15 Reasons CW's Supergirl Is A Better Superman Than The DCEU's

supergirl-superman-makes-appearance copy

The DC Extended Universe of movies began with Man of Steel, a movie that introduced Superman to a modern world. It was an attempt to start fresh with the character, and to make him relevant for today's audiences. However, many fans who were familiar with Superman, whether that was from the comic books, the Christopher Reeve movies or various animated cartoons, agree that the depiction of Superman we had on the big screen was a far cry from who and what the character was always supposed to be.

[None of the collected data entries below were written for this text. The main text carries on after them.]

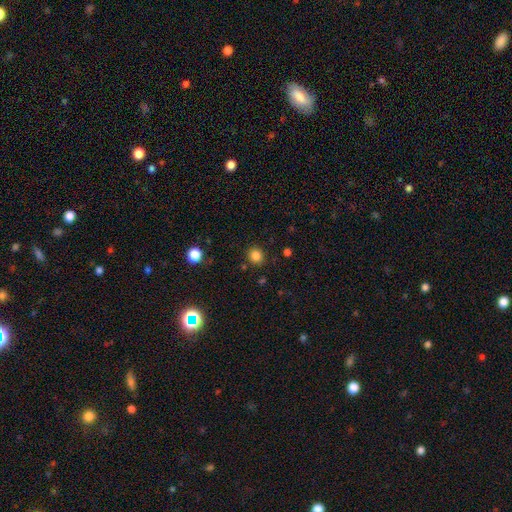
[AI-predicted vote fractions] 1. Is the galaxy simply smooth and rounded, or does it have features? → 82% smooth, 14% star or artifact, 4% featured or disk.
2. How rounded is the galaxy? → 86% round, 13% in between, 1% cigar-shaped.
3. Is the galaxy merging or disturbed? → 88% none, 7% minor disturbance, 2% major disturbance, 2% merger.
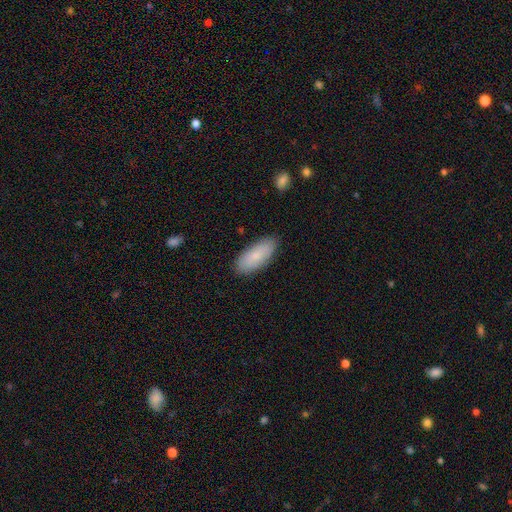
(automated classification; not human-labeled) Smooth or featured? Predicted: smooth (p=0.83). How rounded? Predicted: in between (p=0.85). Merging? Predicted: none (p=0.86).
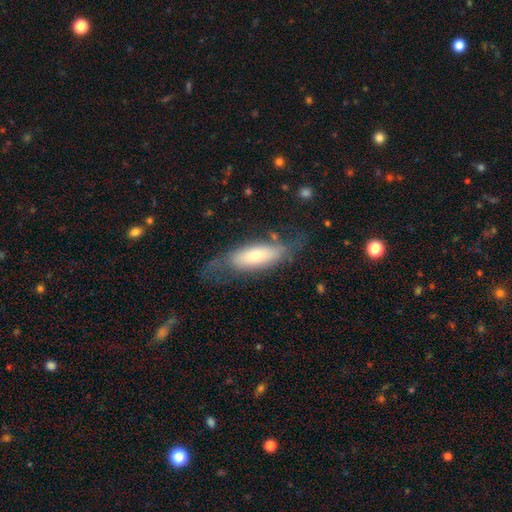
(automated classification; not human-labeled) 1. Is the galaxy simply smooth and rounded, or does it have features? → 52% smooth, 41% featured or disk, 7% star or artifact.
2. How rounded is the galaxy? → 66% in between, 32% cigar-shaped, 2% round.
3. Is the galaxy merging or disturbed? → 53% none, 25% minor disturbance, 19% major disturbance, 3% merger.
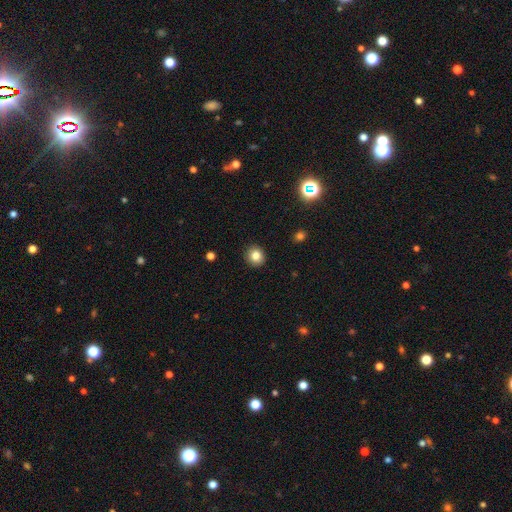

While Henry Cavill was a great choice to bring the character to life, the character was missing exactly that. Life.

RELATED: 15 On-Screen Versions Of Superman Ranked From Weakest To Most Powerful

Then, two years ago, a new Kryptonian made the jump from comics to screen – the small screen. Melissa Benoist's Supergirl proved popular from the start, a source of inspiration to young women and men everywhere. But it wasn't just that this take on Kara Zor-El was a great character all on her own that led to her popularity. In fact, as time went on, it became increasingly clear that this Supergirl was a much better Superman than the one we had on the silver screen. Today, CBR lists 15 reasons that Benoist's Supergirl is truly the Superman we deserve.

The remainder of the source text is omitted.